Friday, December 31, 2010

Camera One, Camera Two...Camera New

My dear cousin Anna, reminded me last night that I have been neglecting this outlet in my life.  As I sit here on this snowy New Year's Eve, the sun searching for a break in the cloud covered sky to say hello...I think about perspectives and the meaning of a new year.  While I am not much for New Year's Resolutions, I am certainly one who looks forward to a fresh calendar ready to be filled with new adventures and discoveries...the next chapter of my journey.  Anna, you are so right that life is sometimes wrought with ambiguity and/or moments of great clarity, but it is the time in between that we live our lives and mold us into who we are.
 
This has been a year of recognition, as I suppose every year is in its own right, but this year seems more significant than others.  One full of larger recognitions about my reality and relationship to my daily routines.  The last several weeks have been spent with a pen and my journal, sorting through my thoughts and the directions they take me in any given day.  I am focusing on reminding myself of the importance of sitting with my discomfort and unanswered questions...and appreciating the process of moving through these moments in my life.  I spend a lot of time sorting through things in my head, searching for resolution to the things that make my heart swirl, but sometimes there are no easy answers or conclusions available and I hope to learn to view these periods as a time of rest and reflection, as opposed to discomfort that must be immediately resolved. Life is full of mystery...the unknown.  Not a damn thing we can do to change this truth.

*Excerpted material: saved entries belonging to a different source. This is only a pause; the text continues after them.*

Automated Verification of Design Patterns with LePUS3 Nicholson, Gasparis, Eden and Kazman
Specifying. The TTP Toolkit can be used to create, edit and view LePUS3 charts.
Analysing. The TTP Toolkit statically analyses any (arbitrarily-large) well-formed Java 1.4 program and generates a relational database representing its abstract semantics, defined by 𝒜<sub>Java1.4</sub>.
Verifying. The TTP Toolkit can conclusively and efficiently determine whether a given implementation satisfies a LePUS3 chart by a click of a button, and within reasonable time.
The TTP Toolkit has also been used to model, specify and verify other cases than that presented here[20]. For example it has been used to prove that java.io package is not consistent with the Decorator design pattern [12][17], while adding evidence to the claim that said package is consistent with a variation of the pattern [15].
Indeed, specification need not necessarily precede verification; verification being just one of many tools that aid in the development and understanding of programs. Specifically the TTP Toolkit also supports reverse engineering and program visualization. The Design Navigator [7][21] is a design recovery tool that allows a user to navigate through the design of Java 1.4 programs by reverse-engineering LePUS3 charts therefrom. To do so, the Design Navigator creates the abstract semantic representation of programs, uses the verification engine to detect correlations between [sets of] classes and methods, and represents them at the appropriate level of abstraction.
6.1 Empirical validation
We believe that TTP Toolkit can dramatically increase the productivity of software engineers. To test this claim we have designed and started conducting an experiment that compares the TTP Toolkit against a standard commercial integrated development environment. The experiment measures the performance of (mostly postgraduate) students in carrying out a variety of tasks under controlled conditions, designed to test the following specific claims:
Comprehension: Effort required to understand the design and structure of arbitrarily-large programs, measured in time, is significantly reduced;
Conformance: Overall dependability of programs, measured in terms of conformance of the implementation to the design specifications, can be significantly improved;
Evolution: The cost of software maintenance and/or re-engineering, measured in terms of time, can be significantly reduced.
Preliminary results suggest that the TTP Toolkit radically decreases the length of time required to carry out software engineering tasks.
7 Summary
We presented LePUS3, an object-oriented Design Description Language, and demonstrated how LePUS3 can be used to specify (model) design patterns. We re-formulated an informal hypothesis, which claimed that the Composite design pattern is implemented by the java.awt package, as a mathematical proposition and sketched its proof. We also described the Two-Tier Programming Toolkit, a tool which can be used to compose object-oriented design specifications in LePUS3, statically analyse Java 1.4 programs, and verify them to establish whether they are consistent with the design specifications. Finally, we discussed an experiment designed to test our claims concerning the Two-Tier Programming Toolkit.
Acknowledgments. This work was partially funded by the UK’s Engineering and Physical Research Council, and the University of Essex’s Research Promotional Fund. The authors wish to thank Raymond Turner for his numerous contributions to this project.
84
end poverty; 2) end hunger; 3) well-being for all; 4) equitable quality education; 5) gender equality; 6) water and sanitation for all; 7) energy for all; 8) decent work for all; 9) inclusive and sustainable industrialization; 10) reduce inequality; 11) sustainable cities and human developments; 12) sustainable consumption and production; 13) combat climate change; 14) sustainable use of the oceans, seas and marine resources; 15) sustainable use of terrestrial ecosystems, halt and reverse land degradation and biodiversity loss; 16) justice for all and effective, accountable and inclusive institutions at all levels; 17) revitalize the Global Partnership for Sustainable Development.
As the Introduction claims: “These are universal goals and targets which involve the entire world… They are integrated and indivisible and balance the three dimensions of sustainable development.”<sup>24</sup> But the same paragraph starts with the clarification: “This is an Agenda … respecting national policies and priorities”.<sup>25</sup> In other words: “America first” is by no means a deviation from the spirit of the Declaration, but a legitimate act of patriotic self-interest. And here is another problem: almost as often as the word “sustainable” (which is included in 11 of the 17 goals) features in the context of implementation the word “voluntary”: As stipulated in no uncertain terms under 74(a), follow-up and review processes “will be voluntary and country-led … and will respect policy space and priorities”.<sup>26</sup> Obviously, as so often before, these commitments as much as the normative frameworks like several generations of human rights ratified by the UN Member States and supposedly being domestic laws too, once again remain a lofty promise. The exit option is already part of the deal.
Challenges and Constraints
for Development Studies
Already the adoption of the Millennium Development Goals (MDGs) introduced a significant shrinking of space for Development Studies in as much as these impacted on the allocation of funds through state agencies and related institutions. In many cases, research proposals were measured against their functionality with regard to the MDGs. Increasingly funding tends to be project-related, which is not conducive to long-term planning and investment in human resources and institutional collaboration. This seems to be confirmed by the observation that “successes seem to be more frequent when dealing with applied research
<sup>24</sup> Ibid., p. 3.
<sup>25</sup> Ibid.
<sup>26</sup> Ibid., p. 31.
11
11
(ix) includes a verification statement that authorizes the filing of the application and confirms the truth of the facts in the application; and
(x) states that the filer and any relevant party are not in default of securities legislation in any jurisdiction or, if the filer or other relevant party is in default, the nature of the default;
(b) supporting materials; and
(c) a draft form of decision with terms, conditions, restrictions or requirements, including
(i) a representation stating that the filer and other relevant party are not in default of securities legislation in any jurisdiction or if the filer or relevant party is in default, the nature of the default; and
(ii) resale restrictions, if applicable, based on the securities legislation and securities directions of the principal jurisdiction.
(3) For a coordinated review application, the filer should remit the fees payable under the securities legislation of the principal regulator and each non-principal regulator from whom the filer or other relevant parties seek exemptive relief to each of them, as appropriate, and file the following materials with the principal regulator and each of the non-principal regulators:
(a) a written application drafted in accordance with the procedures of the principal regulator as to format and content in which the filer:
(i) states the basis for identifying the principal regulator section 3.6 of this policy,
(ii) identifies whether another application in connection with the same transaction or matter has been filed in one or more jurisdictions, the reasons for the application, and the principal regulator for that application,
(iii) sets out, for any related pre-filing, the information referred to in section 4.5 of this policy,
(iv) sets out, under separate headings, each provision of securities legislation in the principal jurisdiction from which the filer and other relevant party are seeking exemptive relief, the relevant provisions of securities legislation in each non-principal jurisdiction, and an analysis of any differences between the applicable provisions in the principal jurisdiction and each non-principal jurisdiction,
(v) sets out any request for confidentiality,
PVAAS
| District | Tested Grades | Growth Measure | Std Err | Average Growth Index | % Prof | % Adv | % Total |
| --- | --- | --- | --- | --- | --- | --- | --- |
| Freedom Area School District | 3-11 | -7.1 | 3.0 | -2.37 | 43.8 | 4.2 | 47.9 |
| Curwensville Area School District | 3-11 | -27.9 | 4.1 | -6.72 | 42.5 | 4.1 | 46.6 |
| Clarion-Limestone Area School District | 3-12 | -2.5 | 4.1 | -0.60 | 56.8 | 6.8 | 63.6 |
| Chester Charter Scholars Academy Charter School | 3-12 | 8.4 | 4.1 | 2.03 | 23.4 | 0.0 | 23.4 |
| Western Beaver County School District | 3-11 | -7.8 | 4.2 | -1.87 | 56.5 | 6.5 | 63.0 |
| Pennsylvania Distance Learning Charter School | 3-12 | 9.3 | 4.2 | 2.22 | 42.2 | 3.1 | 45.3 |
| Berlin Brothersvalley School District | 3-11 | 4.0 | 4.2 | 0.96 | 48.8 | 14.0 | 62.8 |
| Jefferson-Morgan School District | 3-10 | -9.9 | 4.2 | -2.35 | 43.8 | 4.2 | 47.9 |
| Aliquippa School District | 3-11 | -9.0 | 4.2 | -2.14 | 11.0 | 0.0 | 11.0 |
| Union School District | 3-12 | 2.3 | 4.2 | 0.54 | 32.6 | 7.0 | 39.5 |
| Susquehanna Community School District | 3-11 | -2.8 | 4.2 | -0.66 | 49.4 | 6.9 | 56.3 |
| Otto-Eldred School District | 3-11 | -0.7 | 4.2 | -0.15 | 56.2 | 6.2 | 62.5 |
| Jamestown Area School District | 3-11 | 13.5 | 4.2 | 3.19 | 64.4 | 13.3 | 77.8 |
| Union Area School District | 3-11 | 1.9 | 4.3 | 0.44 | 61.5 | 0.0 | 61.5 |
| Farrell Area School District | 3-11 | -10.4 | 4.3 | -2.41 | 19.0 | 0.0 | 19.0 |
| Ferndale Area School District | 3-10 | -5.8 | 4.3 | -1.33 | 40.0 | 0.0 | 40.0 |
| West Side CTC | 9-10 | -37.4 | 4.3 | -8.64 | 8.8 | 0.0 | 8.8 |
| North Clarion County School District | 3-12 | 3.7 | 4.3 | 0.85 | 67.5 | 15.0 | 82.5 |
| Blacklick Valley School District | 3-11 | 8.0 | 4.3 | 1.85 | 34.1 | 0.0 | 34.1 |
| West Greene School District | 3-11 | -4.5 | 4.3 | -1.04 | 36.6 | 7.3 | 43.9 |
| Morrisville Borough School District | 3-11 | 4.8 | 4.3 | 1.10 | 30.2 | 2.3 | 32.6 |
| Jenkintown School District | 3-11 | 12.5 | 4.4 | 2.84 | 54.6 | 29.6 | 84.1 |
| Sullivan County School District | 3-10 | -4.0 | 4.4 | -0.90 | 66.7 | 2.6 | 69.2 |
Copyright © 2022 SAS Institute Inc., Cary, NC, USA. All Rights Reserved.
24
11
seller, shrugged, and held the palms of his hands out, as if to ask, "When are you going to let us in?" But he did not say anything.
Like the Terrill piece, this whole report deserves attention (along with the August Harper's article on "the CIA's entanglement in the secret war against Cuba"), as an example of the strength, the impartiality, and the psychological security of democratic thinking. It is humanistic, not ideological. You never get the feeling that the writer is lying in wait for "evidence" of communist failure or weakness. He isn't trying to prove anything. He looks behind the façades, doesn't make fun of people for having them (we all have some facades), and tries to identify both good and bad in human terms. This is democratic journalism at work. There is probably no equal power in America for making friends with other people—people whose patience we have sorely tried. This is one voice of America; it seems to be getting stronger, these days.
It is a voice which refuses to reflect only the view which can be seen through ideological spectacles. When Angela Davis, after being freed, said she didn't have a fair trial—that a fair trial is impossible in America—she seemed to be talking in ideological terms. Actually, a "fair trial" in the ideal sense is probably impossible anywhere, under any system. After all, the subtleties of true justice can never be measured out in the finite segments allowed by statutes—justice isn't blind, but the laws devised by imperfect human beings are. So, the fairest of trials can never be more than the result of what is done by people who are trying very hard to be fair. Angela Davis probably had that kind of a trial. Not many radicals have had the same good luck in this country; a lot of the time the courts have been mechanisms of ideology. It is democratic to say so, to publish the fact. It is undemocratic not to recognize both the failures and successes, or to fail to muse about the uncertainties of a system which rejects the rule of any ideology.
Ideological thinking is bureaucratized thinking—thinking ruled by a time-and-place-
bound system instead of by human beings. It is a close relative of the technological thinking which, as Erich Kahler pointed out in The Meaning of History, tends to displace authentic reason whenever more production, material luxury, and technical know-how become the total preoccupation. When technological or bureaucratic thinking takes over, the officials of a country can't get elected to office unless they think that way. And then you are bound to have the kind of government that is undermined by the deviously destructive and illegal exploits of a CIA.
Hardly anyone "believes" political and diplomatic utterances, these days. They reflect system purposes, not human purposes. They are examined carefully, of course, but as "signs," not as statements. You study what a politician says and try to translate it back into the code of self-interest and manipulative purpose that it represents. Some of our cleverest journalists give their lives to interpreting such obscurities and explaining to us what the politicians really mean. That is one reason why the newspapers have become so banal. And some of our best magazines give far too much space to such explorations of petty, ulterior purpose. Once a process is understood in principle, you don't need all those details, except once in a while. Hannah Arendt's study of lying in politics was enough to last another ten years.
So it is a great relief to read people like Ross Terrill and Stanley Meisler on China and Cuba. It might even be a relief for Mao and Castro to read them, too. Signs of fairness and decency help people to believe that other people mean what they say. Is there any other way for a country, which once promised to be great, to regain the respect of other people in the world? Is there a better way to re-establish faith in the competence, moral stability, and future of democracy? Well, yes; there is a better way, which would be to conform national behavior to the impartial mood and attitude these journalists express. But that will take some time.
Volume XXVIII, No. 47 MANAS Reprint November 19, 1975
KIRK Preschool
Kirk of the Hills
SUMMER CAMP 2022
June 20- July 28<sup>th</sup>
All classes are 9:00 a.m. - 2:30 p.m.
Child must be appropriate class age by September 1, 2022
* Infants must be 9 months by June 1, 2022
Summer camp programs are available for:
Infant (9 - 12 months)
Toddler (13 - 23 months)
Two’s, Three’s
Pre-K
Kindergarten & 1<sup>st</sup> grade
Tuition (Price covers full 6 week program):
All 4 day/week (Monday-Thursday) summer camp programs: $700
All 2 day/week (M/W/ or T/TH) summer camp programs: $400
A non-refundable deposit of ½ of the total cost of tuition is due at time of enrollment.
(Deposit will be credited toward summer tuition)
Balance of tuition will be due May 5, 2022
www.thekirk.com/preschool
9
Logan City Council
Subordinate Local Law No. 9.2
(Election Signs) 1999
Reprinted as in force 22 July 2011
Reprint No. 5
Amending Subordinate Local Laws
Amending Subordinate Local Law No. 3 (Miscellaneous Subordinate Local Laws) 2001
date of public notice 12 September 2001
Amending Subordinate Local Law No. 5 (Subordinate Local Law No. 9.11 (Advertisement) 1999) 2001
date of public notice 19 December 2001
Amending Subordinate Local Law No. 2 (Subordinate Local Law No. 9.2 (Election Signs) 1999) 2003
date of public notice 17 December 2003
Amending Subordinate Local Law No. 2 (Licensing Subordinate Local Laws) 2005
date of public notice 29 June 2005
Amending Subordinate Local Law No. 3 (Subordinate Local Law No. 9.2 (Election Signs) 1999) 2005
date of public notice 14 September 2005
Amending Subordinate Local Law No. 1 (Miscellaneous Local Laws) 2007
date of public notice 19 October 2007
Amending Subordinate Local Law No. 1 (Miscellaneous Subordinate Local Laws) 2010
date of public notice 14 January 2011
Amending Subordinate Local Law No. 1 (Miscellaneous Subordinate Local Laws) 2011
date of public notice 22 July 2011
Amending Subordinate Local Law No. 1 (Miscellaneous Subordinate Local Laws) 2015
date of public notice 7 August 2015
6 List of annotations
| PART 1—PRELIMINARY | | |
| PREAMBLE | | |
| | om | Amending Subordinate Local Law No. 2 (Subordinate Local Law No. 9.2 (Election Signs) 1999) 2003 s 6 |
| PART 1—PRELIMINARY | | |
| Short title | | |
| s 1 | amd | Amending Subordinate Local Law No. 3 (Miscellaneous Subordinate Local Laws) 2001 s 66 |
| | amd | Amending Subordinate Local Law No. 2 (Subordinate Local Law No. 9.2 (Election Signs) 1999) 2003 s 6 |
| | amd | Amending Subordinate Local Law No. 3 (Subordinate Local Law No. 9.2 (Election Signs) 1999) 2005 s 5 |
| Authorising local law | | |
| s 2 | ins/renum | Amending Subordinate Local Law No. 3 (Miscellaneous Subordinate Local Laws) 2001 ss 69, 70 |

My experiences in life leading up to this moment share the wisdom of this beautiful cyclical process in life-the fluid movement through space and time allowing me to grow from this discomfort I am experiencing and have experienced before, and not to forget...joy alike.  I must trust this cycle.  I think human nature is flawed as our compulsion seems to be pursuit of a place in the world where life is always good.  Acknowledging that this is not so, and never will be seems more helpful than harmful to me.  It does not mean that I neglect my blessings, or deny myself happiness as it creeps into my periods of struggle, but it does mean accepting that this is life.  A collage of darkness and light and all the colors in between. 

I feel myself growing stronger and healthier all the time, and instead of celebrating this process I keep finding myself with my eyes on moments not yet shaped by time.  I know the power of existing in the present moment and finding peace where I am.  I also know the dangers of leaving this moment and jumping ahead...(while I believe in the importance of dreams and goals in life)...looking forward with expectations of certain outcomes presents many hiccups in my relationship with this life.  I want to avoid hiccups, and so I will continue to strengthen my practice of being present--gently acknowledging the concerns and uncertainty that sweep through me daily, but allowing them to remain fluid and continue on...making room for more healthy thoughts to occupy my mind.


 I am including some of my favorite photos from 2010.  A collage of some of our family's moments; a collection of my blessings this past year.  Despite some hardship, it was a good year full of love, laughter and adventure!  My hope for 2011 is to find my heart open and understanding of the direction my life will take me and the wonder it has to offer.







































I am sitting on the top bunk next to my fabulous boys playing with each other...demonstrating the simplicity and joy of existing in each moment.  They sure make me smile, and so I think I will close here and spend a little time re-connecting with my inner child. ;)

Reveal what you hold for me life; I welcome it!  I trust this process...

Happy New Year to you all!  May 2011 bring an abundance of health, happiness and growth!

Peace, love, light and gratitude

L.

1 comment:

mama hussy said...

beautiful life, you lead, dear one.
adore you more with every word i read!